**Instructions**:
1. Reproduce the passage of the article on the Tokyo Olympic bid gifts from "Japan's Prime Minister" up to and including "the IOC members.".
2. Carry on the news report about the Tokyo Olympic bid gifts from the point at which it ends.

**Extract**:
-*-*-
Japan's Prime Minister Fumio Kishida was grilled in parliament on Monday by the opposition bloc over Ishikawa Gov. Hiroshi Hase's remarks that gifts were provided to International Olympic Committee members during the bid to host the Tokyo Games.
The comments made by the former lawmaker, who belongs to the ruling Liberal Democratic Party and headed its Tokyo Olympic bidding promotion committee, have caused ripples as he said he used the Cabinet Secretariat's discretionary funds, known as "secret funds," for the gifts for the IOC members.
Revelations over the use of the funds, which are not made public, are very rare. If the IOC members, who had the voting rights to choose an Olympic host city, did receive gifts from Japan, it would violate the organization's code of ethics.
After he made the remarks in his speech on Nov. 17 in Tokyo, Hase, a professional wrestler-turned-politician and former sports minister, issued a statement saying, "They were inappropriate and could cause misunderstandings, so I completely retract them."
-*-*-
Collection entries:
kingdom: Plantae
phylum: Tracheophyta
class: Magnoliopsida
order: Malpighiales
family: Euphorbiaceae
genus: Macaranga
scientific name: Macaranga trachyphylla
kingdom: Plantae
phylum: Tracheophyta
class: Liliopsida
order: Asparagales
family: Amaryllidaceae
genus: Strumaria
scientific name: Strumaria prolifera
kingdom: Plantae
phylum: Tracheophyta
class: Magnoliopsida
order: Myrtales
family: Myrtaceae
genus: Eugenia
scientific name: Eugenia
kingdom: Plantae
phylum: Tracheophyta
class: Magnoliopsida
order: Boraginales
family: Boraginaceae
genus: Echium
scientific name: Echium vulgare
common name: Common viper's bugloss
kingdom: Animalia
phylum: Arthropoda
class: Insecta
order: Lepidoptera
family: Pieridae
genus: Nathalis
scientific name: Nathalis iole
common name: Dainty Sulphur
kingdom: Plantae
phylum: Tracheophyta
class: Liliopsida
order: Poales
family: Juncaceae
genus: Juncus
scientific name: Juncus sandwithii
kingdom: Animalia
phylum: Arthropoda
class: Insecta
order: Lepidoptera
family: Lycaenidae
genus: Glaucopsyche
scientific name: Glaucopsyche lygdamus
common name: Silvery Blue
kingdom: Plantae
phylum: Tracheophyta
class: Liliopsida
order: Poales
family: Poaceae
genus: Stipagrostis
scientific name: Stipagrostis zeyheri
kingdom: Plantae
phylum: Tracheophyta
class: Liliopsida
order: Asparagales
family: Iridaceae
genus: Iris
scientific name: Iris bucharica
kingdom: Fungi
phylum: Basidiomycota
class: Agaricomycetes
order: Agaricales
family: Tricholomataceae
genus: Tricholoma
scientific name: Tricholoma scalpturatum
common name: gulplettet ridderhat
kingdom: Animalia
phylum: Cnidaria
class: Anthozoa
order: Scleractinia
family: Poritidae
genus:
-*-*-
**Expected responses**:
1.
Japan's Prime Minister Fumio Kishida was grilled in parliament on Monday by the opposition bloc over Ishikawa Gov. Hiroshi Hase's remarks that gifts were provided to International Olympic Committee members during the bid to host the Tokyo Games.
The comments made by the former lawmaker, who belongs to the ruling Liberal Democratic Party and headed its Tokyo Olympic bidding promotion committee, have caused ripples as he said he used the Cabinet Secretariat's discretionary funds, known as "secret funds," for the gifts for the IOC members.

2.
In the speech, Hase said that when Japan was bidding to host the 2020 Summer Olympics, then Prime Minister Shinzo Abe had told him to "make sure we win" and "we will give you as much money as you want as there are secret funds."
Hase said he created albums costing 200,000 yen ($1,342) each for about 100 IOC members, containing photos from their athletic careers and other relevant information, while saying he "traveled around the world with the gifts.
At a parliamentary session on Monday, a lawmaker of the main opposition Constitutional Democratic Party of Japan, urged Kishida to assume responsibility for investigating Hase's comments and reporting the findings to the Diet.
Kishida said in response, "I would like to think about concrete responses after carefully considering the circumstances surrounding the retraction" of the governor's remarks.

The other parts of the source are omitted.